IRE1a-remming vertraagt de celcyclusprogressie door de S- en G2/M-fase
Bioinformatica-analyse van differentieel tot expressie komende genen (Th2 vs 4μ8c-behandelde Th2) en XBP1 directe doelgenen onthult verschillende genen die betrokken zijn bij het controleren van de celcyclusprogressie door verschillende stadia (d.w.z., G1, S, G2/M) werden geclusterd in twee groepen up- of downregulated (Fig. 8a). We namen genen differentieel tot expressie in 4μ8c-behandelde Th2 in vergelijking met onbehandelde Th2 (aangepaste p-waarde < 0,05) (Fig. 8a, links, Additional file 9: Tabel S8) en de genen differentieel tot expressie XBP1 directe doelgenen (Fig. 8a, rechts, Additional file 10: Tabel S9), en gecontroleerd op bekende rollen in verschillende celcyclus stadia met behulp van ofwel een handmatig gecureerde lijst op basis van RNA-seq gegevens of gepubliceerde database . We vonden veel genen van alle celcyclus stadia (dat wil zeggen, G1, S, en G2 / M) werden beïnvloed. Om de celcyclus stadia gereguleerd door IRE1a-XBP1 pathway te identificeren, creëerden en gebruikten we een transgene FUCCI (fluorescent ubiquitin cell cycle indicator) muizenstam die mCherry-tagged Cdt1 en mVenus-tagged Geminin eiwit tot expressie brengt. De stam is vergelijkbaar met die gebruikt in . De G1-cellen zijn mCherry + mVenus- (Q3; Fig. 8b), G1-S cellen zijn mCherry + mVenus + (Q2; Fig. 8b), en SG2M zijn mCherry- mVenus + (Q1; Fig. 8b), terwijl cellen in mitose en het invoeren van G1 zijn mCherry- mVenus- (Q4; Fig. 8b). We vergeleken celcyclus profielen van voertuig en 4μ8c behandelde Th2-cellen tijdens T-cel activering. We vonden dat cellen zich ophoopten in de S-en / of G2/M-fase wanneer de IRE1a-XBP1 pathway is geblokkeerd (Fig. 8b). Vergelijkbare resultaten werden verkregen in een andere aanpak met behulp van BrdU incorporatie assay met DAPI kleuring (Additional file 1: figuur S10).

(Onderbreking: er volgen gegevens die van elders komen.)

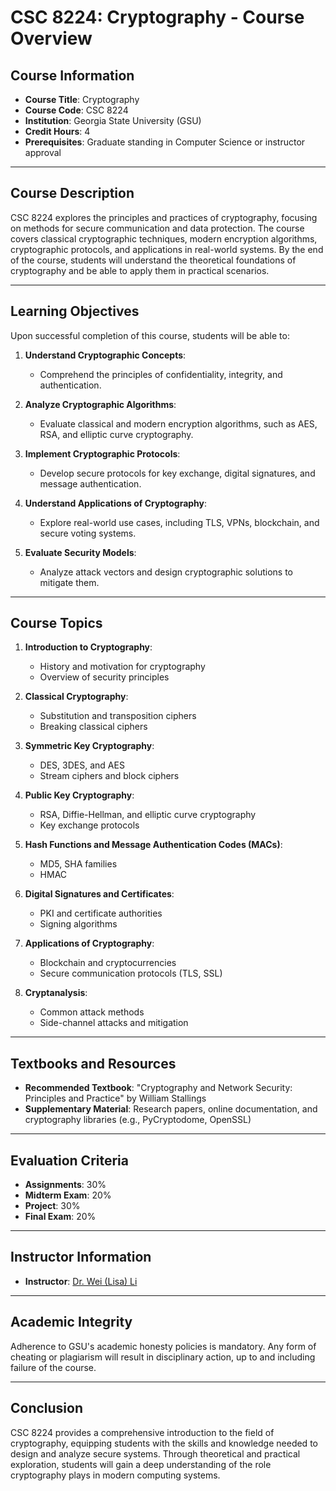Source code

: # CSC 8224: Cryptography - Course Overview

## Course Information
- **Course Title**: Cryptography
- **Course Code**: CSC 8224
- **Institution**: Georgia State University (GSU)
- **Credit Hours**: 4
- **Prerequisites**: Graduate standing in Computer Science or instructor approval

---

## Course Description
CSC 8224 explores the principles and practices of cryptography, focusing on methods for secure communication and data protection. The course covers classical cryptographic techniques, modern encryption algorithms, cryptographic protocols, and applications in real-world systems. By the end of the course, students will understand the theoretical foundations of cryptography and be able to apply them in practical scenarios.

---

## Learning Objectives
Upon successful completion of this course, students will be able to:

1. **Understand Cryptographic Concepts**:
   - Comprehend the principles of confidentiality, integrity, and authentication.

2. **Analyze Cryptographic Algorithms**:
   - Evaluate classical and modern encryption algorithms, such as AES, RSA, and elliptic curve cryptography.

3. **Implement Cryptographic Protocols**:
   - Develop secure protocols for key exchange, digital signatures, and message authentication.

4. **Understand Applications of Cryptography**:
   - Explore real-world use cases, including TLS, VPNs, blockchain, and secure voting systems.

5. **Evaluate Security Models**:
   - Analyze attack vectors and design cryptographic solutions to mitigate them.

---

## Course Topics

1. **Introduction to Cryptography**:
   - History and motivation for cryptography
   - Overview of security principles

2. **Classical Cryptography**:
   - Substitution and transposition ciphers
   - Breaking classical ciphers

3. **Symmetric Key Cryptography**:
   - DES, 3DES, and AES
   - Stream ciphers and block ciphers

4. **Public Key Cryptography**:
   - RSA, Diffie-Hellman, and elliptic curve cryptography
   - Key exchange protocols

5. **Hash Functions and Message Authentication Codes (MACs)**:
   - MD5, SHA families
   - HMAC

6. **Digital Signatures and Certificates**:
   - PKI and certificate authorities
   - Signing algorithms

7. **Applications of Cryptography**:
   - Blockchain and cryptocurrencies
   - Secure communication protocols (TLS, SSL)

8. **Cryptanalysis**:
   - Common attack methods
   - Side-channel attacks and mitigation

---

## Textbooks and Resources
- **Recommended Textbook**: "Cryptography and Network Security: Principles and Practice" by William Stallings
- **Supplementary Material**: Research papers, online documentation, and cryptography libraries (e.g., PyCryptodome, OpenSSL)

---

## Evaluation Criteria
- **Assignments**: 30%
- **Midterm Exam**: 20%
- **Project**: 30%
- **Final Exam**: 20%

---

## Instructor Information
- **Instructor**: [Dr. Wei (Lisa) Li](https://tinman.cs.gsu.edu/~wli28/)
---

## Academic Integrity
Adherence to GSU's academic honesty policies is mandatory. Any form of cheating or plagiarism will result in disciplinary action, up to and including failure of the course.

---

## Conclusion
CSC 8224 provides a comprehensive introduction to the field of cryptography, equipping students with the skills and knowledge needed to design and analyze secure systems. Through theoretical and practical exploration, students will gain a deep understanding of the role cryptography plays in modern computing systems.

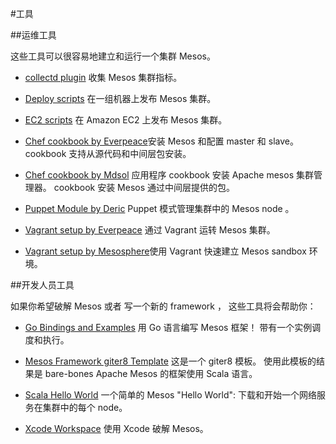 #工具

##运维工具

这些工具可以很容易地建立和运行一个集群  Mesos。



- [collectd plugin](https://github.com/rayrod2030/collectd-mesos) 收集 Mesos 集群指标。



- [Deploy scripts](http://mesos.apache.org/documentation/latest/deploy-scripts/) 在一组机器上发布  Mesos  集群。



- [EC2 scripts](http://mesos.apache.org/documentation/latest/ec2-scripts/) 在  Amazon EC2  上发布  Mesos  集群。

- [Chef cookbook by Everpeace](https://github.com/everpeace/cookbook-mesos)安装  Mesos  和配置  master  和  slave。cookbook  支持从源代码和中间层包安装。


- [Chef cookbook by Mdsol](https://github.com/mdsol/mesos_cookbook) 应用程序  cookbook  安装  Apache  mesos 集群管理器。  cookbook  安装  Mesos  通过中间层提供的包。

- [Puppet Module by Deric](https://github.com/deric/puppet-mesos)  Puppet  模式管理集群中的  Mesos  node   。



- [ Vagrant setup by Everpeace](https://github.com/everpeace/vagrant-mesos) 通过  Vagrant  运转  Mesos  集群。



- [ Vagrant setup by Mesosphere](https://github.com/mesosphere/playa-mesos)使用  Vagrant  快速建立  Mesos sandbox  环境。

##开发人员工具

如果你希望破解  Mesos  或者  写一个新的  framework ， 这些工具将会帮助你：

- [Go Bindings and Examples](https://github.com/mesosphere/mesos-go) 用  Go  语言编写 Mesos  框架！ 带有一个实例调度和执行。





- [ Mesos Framework giter8 Template](https://github.com/mesosphere/scala-sbt-mesos-framework.g8) 这是一个  giter8  模板。  使用此模板的结果是  bare-bones Apache Mesos 的框架使用  Scala 语言。



- [Scala Hello World](https://gist.github.com/guenter/7471695) 一个简单的  Mesos "Hello World": 下载和开始一个网络服务在集群中的每个  node。


- [Xcode Workspace](https://github.com/tillt/xcode-mesos) 使用  Xcode 破解 Mesos。



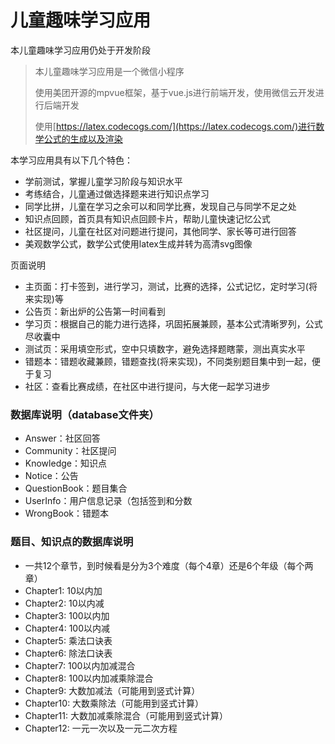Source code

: # 儿童趣味学习应用

本儿童趣味学习应用仍处于开发阶段

> 本儿童趣味学习应用是一个微信小程序
> 
> 使用美团开源的mpvue框架，基于vue.js进行前端开发，使用微信云开发进行后端开发
> 
> 使用[https://latex.codecogs.com/](https://latex.codecogs.com/)进行数学公式的生成以及渲染

本学习应用具有以下几个特色：
- 学前测试，掌握儿童学习阶段与知识水平
- 考练结合，儿童通过做选择题来进行知识点学习
- 同学比拼，儿童在学习之余可以和同学比赛，发现自己与同学不足之处
- 知识点回顾，首页具有知识点回顾卡片，帮助儿童快速记忆公式
- 社区提问，儿童在社区对问题进行提问，其他同学、家长等可进行回答
- 美观数学公式，数学公式使用latex生成并转为高清svg图像

页面说明
- 主页面：打卡签到，进行学习，测试，比赛的选择，公式记忆，定时学习(将来实现)等
- 公告页：新出炉的公告第一时间看到
- 学习页：根据自己的能力进行选择，巩固拓展兼顾，基本公式清晰罗列，公式尽收囊中
- 测试页：采用填空形式，空中只填数字，避免选择题瞎蒙，测出真实水平
- 错题本：错题收藏兼顾，错题查找(将来实现)，不同类别题目集中到一起，便于复习
- 社区：查看比赛成绩，在社区中进行提问，与大佬一起学习进步

### 数据库说明（database文件夹）
* Answer：社区回答
* Community：社区提问
* Knowledge：知识点
* Notice：公告
* QuestionBook：题目集合
* UserInfo：用户信息记录（包括签到和分数
* WrongBook：错题本

### 题目、知识点的数据库说明
* 一共12个章节，到时候看是分为3个难度（每个4章）还是6个年级（每个两章）
* Chapter1: 10以内加
* Chapter2: 10以内减
* Chapter3: 100以内加
* Chapter4: 100以内减
* Chapter5: 乘法口诀表
* Chapter6: 除法口诀表
* Chapter7: 100以内加减混合
* Chapter8: 100以内加减乘除混合
* Chapter9: 大数加减法（可能用到竖式计算）
* Chapter10: 大数乘除法（可能用到竖式计算）
* Chapter11: 大数加减乘除混合（可能用到竖式计算）
* Chapter12: 一元一次以及一元二次方程

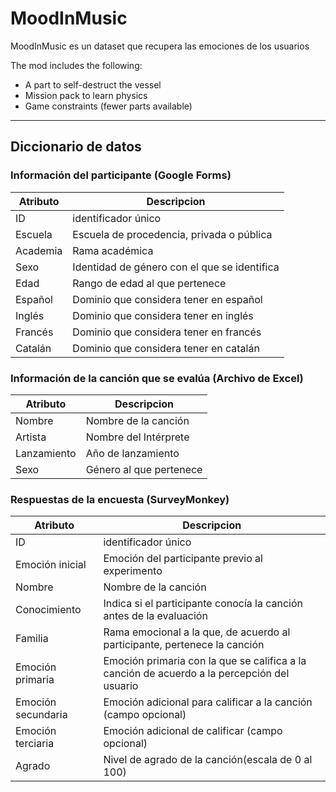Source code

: # MoodInMusic


MoodInMusic es un dataset que recupera las emociones de los usuarios

The mod includes the following:
- A part to self-destruct the vessel
- Mission pack to learn physics
- Game constraints (fewer parts available)



---

## Diccionario de datos
### Información del participante (Google Forms)
|Atributo|Descripcion|
|-|-|
|ID|identificador único|
|Escuela|Escuela de procedencia, privada o pública|
|Academia|Rama académica|
|Sexo|Identidad de género con el que se identifica|
|Edad|Rango de edad al que pertenece|
|Español|Dominio que considera tener en español|
|Inglés|Dominio que considera tener en inglés|
|Francés|Dominio que considera tener en francés|
|Catalán|Dominio que considera tener en catalán|
### Información de la canción que se evalúa (Archivo de Excel)
|Atributo|Descripcion|
|-|-|
|Nombre|Nombre de la canción|
|Artista|Nombre del Intérprete|
|Lanzamiento|Año de lanzamiento|
|Sexo|Género al que pertenece|
### Respuestas de la encuesta (SurveyMonkey)
|Atributo|Descripcion|
|-|-|
|ID|identificador único|
|Emoción inicial|Emoción del participante previo al experimento|
|Nombre|Nombre de la canción |
|Conocimiento|Indica si el participante conocía la canción antes de la evaluación|
|Familia|Rama emocional a la que, de acuerdo al participante, pertenece la canción|
|Emoción primaria|Emoción primaria con la que se califica a la canción de acuerdo a la percepción del usuario|
|Emoción secundaria|Emoción adicional para calificar a la canción (campo opcional)|
|Emoción terciaria|Emoción adicional de calificar (campo opcional)|
|Agrado|Nivel de agrado de la canción(escala de 0 al 100)|
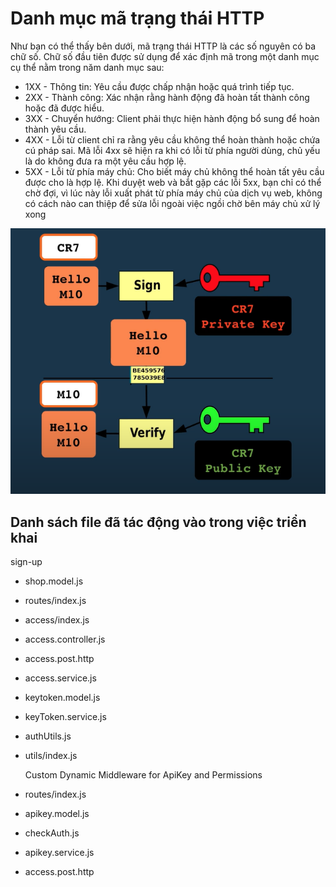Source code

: # Danh mục mã trạng thái HTTP

Như bạn có thể thấy bên dưới, mã trạng thái HTTP là các số nguyên có ba chữ số. Chữ số đầu tiên được sử dụng để xác định mã trong một danh mục cụ thể nằm trong năm danh mục sau:

* 1XX - Thông tin: Yêu cầu được chấp nhận hoặc quá trình tiếp tục.
* 2XX - Thành công: Xác nhận rằng hành động đã hoàn tất thành công hoặc đã được hiểu.
* 3XX - Chuyển hướng: Client phải thực hiện hành động bổ sung để hoàn thành yêu cầu.
* 4XX - Lỗi từ client chỉ ra rằng yêu cầu không thể hoàn thành hoặc chứa cú pháp sai. Mã lỗi 4xx sẽ hiện ra khi có lỗi từ phía người dùng, chủ yếu là do không đưa ra một yêu cầu hợp lệ.
* 5XX - Lỗi từ phía máy chủ: Cho biết máy chủ không thể hoàn tất yêu cầu được cho là hợp lệ. Khi duyệt web và bắt gặp các lỗi 5xx, bạn chỉ có thể chờ đợi, vì lúc này lỗi xuất phát từ phía máy chủ của dịch vụ web, không có cách nào can thiệp để sửa lỗi ngoài việc ngồi chờ bên máy chủ xử lý xong

![algorithm symmetry](image-1.png)

## Danh sách file đã tác động vào trong việc triển khai

  sign-up

* shop.model.js
* routes/index.js
* access/index.js
* access.controller.js
* access.post.http
* access.service.js
* keytoken.model.js
* keyToken.service.js
* authUtils.js
* utils/index.js

  Custom Dynamic Middleware for ApiKey and Permissions

* routes/index.js
* apikey.model.js
* checkAuth.js
* apikey.service.js
* access.post.http
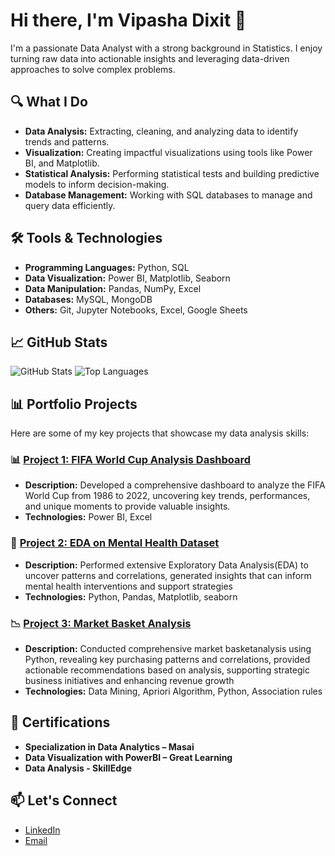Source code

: # Hi there, I'm Vipasha Dixit 👋

I'm a passionate Data Analyst with a strong background in Statistics. I enjoy turning raw data into actionable insights and leveraging data-driven approaches to solve complex problems.

## 🔍 What I Do
- **Data Analysis:** Extracting, cleaning, and analyzing data to identify trends and patterns.
- **Visualization:** Creating impactful visualizations using tools like Power BI, and Matplotlib.
- **Statistical Analysis:** Performing statistical tests and building predictive models to inform decision-making.
- **Database Management:** Working with SQL databases to manage and query data efficiently.

## 🛠️ Tools & Technologies
- **Programming Languages:** Python, SQL
- **Data Visualization:** Power BI, Matplotlib, Seaborn
- **Data Manipulation:** Pandas, NumPy, Excel
- **Databases:** MySQL, MongoDB
- **Others:** Git, Jupyter Notebooks, Excel, Google Sheets

## 📈 GitHub Stats
![GitHub Stats](https://github-readme-stats.vercel.app/api?username=yourusername&show_icons=true&theme=radical)
![Top Languages](https://github-readme-stats.vercel.app/api/top-langs/?username=yourusername&layout=compact&theme=radical)

## 📊 Portfolio Projects
Here are some of my key projects that showcase my data analysis skills:

### 📊 [Project 1: FIFA World Cup Analysis Dashboard](https://github.com/Vipasha23/FIFA-World-Cup-Analysis)
- **Description:** Developed a comprehensive dashboard to analyze the FIFA World Cup from 1986 to 2022, uncovering key trends, performances, and unique moments to provide valuable insights.
- **Technologies:** Power BI, Excel

### 🧠 [Project 2: EDA on Mental Health Dataset](https://github.com/Vipasha23/EDA-on-mental-health-dataset)
- **Description:** Performed extensive Exploratory Data Analysis(EDA) to uncover patterns and correlations, generated insights that can inform mental health interventions and support strategies
- **Technologies:** Python, Pandas, Matplotlib, seaborn

### 📉 [Project 3: Market Basket Analysis](https://github.com/Vipasha23/Market-Basket-Analysis)
- **Description:** Conducted comprehensive market basketanalysis using Python, revealing key purchasing patterns and correlations, provided actionable recommendations based on analysis, supporting strategic business initiatives and enhancing revenue growth
- **Technologies:** Data Mining, Apriori Algorithm, Python, Association rules

## 🏅 Certifications
- **Specialization in Data Analytics – Masai**
- **Data Visualization with PowerBI – Great Learning**
- **Data Analysis - SkillEdge**

## 📫 Let's Connect
- [LinkedIn](https://www.linkedin.com/in/vipasha-dixit-9370431b9)
- [Email](vipashadixit@gmail.com)


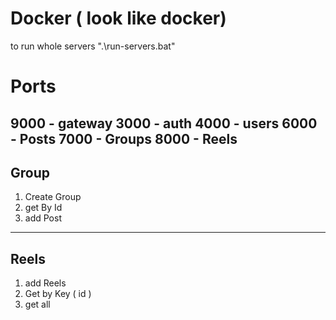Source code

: # Docker ( look like docker)
to run whole servers ".\run-servers.bat"

# Ports
9000 - gateway
3000 - auth
4000 - users
6000 - Posts
7000 - Groups
8000 - Reels
---
## Group
1. Create Group
2. get By Id
3. add Post
---
## Reels
1. add Reels
2. Get by Key ( id )
3. get all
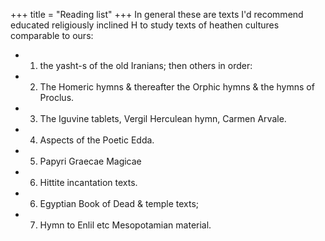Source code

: +++
title = "Reading list"
+++
In general these are texts I'd recommend educated religiously inclined H to study texts of heathen cultures comparable to ours:

- 1. the yasht-s of the old Iranians; then others in order:
- 2. The Homeric hymns & thereafter the Orphic hymns & the hymns of Proclus.
- 3. The Iguvine tablets, Vergil Herculean hymn, Carmen Arvale.
- 4. Aspects of the Poetic Edda.
- 5. Papyri Graecae Magicae
- 6. Hittite incantation texts.
- 6. Egyptian Book of Dead & temple texts;
- 7. Hymn to Enlil etc Mesopotamian material.
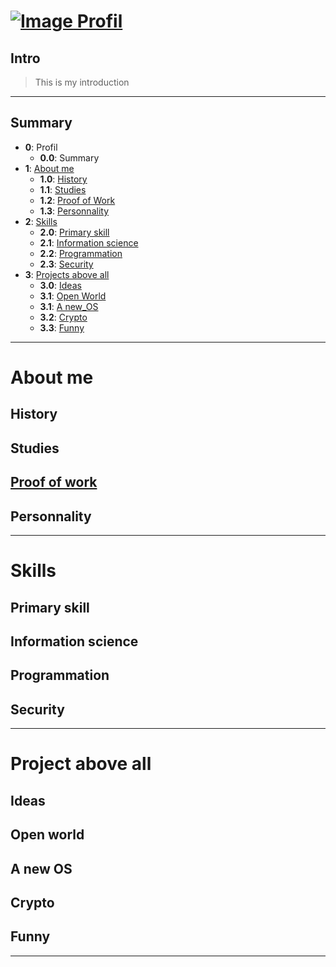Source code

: # [![Image](https://avatars1.githubusercontent.com/u/35545973?s=256&v=3) Profil][0]
## Intro
> This is my introduction
***
## Summary
- **0**: Profil
  - **0.0**: Summary
- **1**: [About me][Ab0]
  - **1.0**: [History][Hi1]
  - **1.1**: [Studies][St2]
  - **1.2**: [Proof of Work][PoW3]
  - **1.3**: [Personnality][Pe4]
- **2**: [Skills][10]
  - **2.0**: [Primary skill][11]
  - **2.1**: [Information science][12]
  - **2.2**: [Programmation][13]
  - **2.3**: [Security][14]
- **3**: [Projects above all][20]
  - **3.0**: [Ideas][21]
  - **3.1**: [Open World][22]
  - **3.1**: [A new_OS][23]
  - **3.2**: [Crypto][24]
  - **3.3**: [Funny][25]
***

# About me

## History
## Studies
## [Proof of work][PoW3]
## Personnality
***

# Skills

## Primary skill
## Information science
## Programmation
## Security
***

# Project above all

## Ideas
## Open world
## A new OS
## Crypto
## Funny
***

[0]: https://github.com/orgs/NoxCorp-Official/people
[Ab0]: #about-me
[Hi1]: #history
[St2]: #studies
[PoW3]: /POW.md
[Pe4]: #personnality
[10]: #skills
[11]: #primary-skills
[12]: #information-science
[13]: #programmation
[14]: #security
[20]: #project-above-all
[21]: #ideas
[22]: #open-world
[23]: #a-new-os
[24]: #crypto
[25]: #funny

Transgene expressie van XBP1s complementeert de 4μ8c-gemedieerde remming van IRE1a endonuclease activiteit
Om te testen of de waargenomen 4μ8c-behandelde fenotypen te wijten waren aan het verlies van XBP1s, hebben we complementatietests uitgevoerd door transducerend een XBP1s expressievector in de Th2 cellen in vitro. De vector codeerde voor de gesplicte vorm van XBP1 (XBP1s), waarvan de functie onafhankelijk is van de functie van IRE1a. We vonden dat stabiele ectopische expressie van XBP1s het effect van 4μ8c behandeling teniet doet en er is geen significante verandering in het transcriptoom op 4μ8c behandeling wanneer Th2 cellen XBP1s overexpresseren (Additional file 1: figuur S11A). XBP1s overexpresserende Th2-cellen prolifereren en differentiëren normaal in aanwezigheid van 4μ8c (Additional file 1: Figuur S11B en S11C respectievelijk). Deze resultaten suggereren sterk dat de fenotypen waargenomen op 4μ8c behandeling te wijten zijn aan het verlies van XBP1s.